• **Written instruction A**
Summarize the commentary on British media coverage of Turkey in two sentences.
• **Written instruction B**
In the commentary on British media coverage of Turkey, rewrite the paragraph beginning "The numbers of Istanbul New Year revellers" more briefly, keeping its main facts.

• **Text passage**
The numbers of Istanbul New Year revellers must have been far above those of London where, according to BBC TV, 15000 people gathered under exceptionally heavy police protection in Whitehall. There was not a single policeman evident in any of the local TV coverage I saw in Turkey, plenty of tinsel, lights, Santas, and, Christmas trees, but no riot police. I guess that there must have been a large number of police in readiness somewhere but they were much less high profile than their London colleagues.

So as the BBC coverage of the New Year flashed from world city to world city, you might have been forgiven for wondering why Istanbul and Turkey were not included in the news bulletins. Istanbul is, after all, the largest city in Europe these days and I think it is quite likely that the New Year festivities there were also among the largest and liveliest anywhere in the continent.

Well, I guess the reason must be that the news bosses at the BBC believe so strongly in their own news output that it never occurred to them that there could be much in the way of New Year festivities in Turkey. The BBC idea of New Year's Eve in Istanbul is probably people in turbans sitting with long faces at home clicking their beads before another day's work in the bazaar.

As the year end, the BBC informed its website readers that the most miserable country in the world by far, was Turkey.

Sounds doubtful to you? Well it must be true. It was the result of a specially commissioned opinion poll. Turks are, apparently, far more miserable even than the inhabitants of much less prosperous and less democratic countries like Pakistan, or so the BBC tell us.

All this is of course part of a wider image problem. During the European Union's fate Copenhagen Summit, another branch of the BBC, the influential Today morning radio programme, examined the idea of that Turkey might be a natural supplier of skilled labour for the rest of Europe.

The sequence did not of course mention the barriers which at present exist to stop Turkey playing this role, in particular the draconian and grossly insulting visa restrictions that Britain especially imposes on young Turks who have the temerity even to try and visit it for a holiday or language school course.

It turned out according to the programme that yes, there are lots of young able-bodied people in Turkey, but we then heard Mr Kretschmar, the new EU representative in Turkey, telling us that educational and training standards were low, and just for good measure, throwing in some dark mutterings about child labour in Turkey whose relevance was lost on quite a few of his listeners.

My suggestion to Mr Kretschmar is that he goes and visits his colleague the UNDP representative in Ankara with whom I spent a couple of highly informative hours last summer as he explained that standards in Turkish university education and training are actually very high.

What the recent publicity about Turkey's EU entry has shown is the image of Turkey held by European news-makers, is not just selective and biased. It is comically out of touch with reality. During the summit for example, Channel 4, another British TV station, ran a short news sequence about the Turkish economy and industry and, guess what, it handled the topic with a voice-over against a picture of a whiskery old man in baggy trousers slowly hammering a Middle Eastern silver dish into shape. Well I guess showing the Sabanci Towers or the Koc car plants or white goods factors would have been just so much less exotic.

• **Given entries**
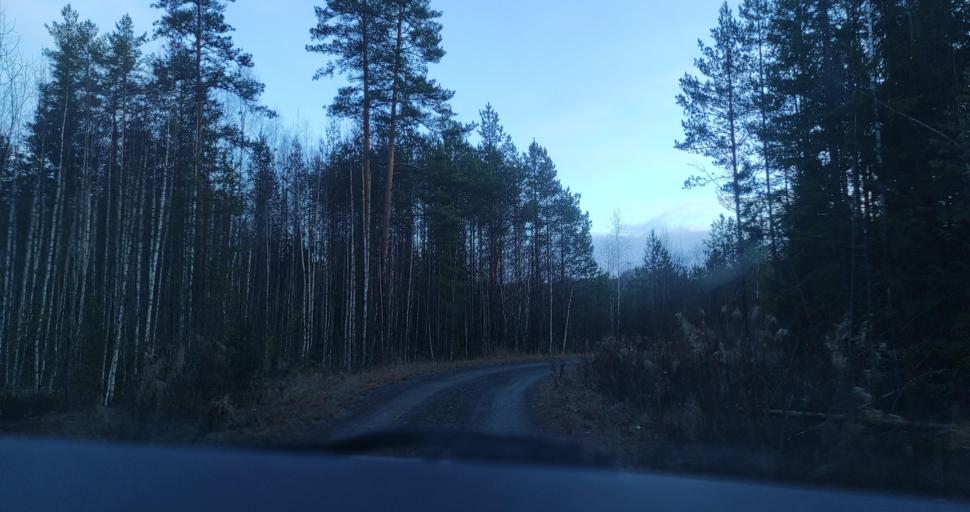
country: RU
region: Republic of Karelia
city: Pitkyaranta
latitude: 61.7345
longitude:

--

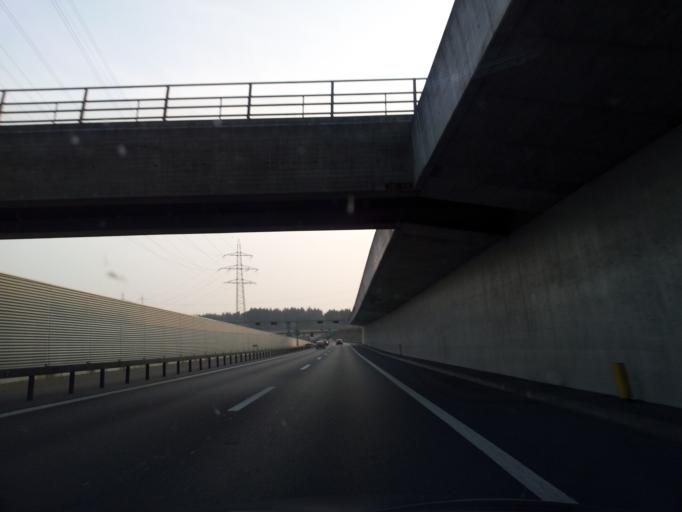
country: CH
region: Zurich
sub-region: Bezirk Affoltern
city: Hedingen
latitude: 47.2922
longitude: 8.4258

• **Written answer A**
The writer argues that BBC coverage of New Year left out Istanbul, which probably held some of Europe's largest celebrations, and that the BBC told its website readers that a specially commissioned poll had found Turkey to be the world's most miserable country. The writer also criticizes a BBC radio sequence and a Channel 4 news item as selective, biased and comically out of touch with reality, saying the radio sequence ignored Britain's visa restrictions on young Turks and that a UNDP representative had described Turkish university education and training standards as very high.

• **Written answer B**
According to BBC TV, 15,000 people gathered in Whitehall for New Year under exceptionally heavy police protection, a crowd the writer believes was far smaller than Istanbul's. The local Turkish TV coverage the writer saw showed tinsel, lights, Santas and Christmas trees but no police. The writer assumes that many police were on standby somewhere but kept a much lower profile than their London colleagues.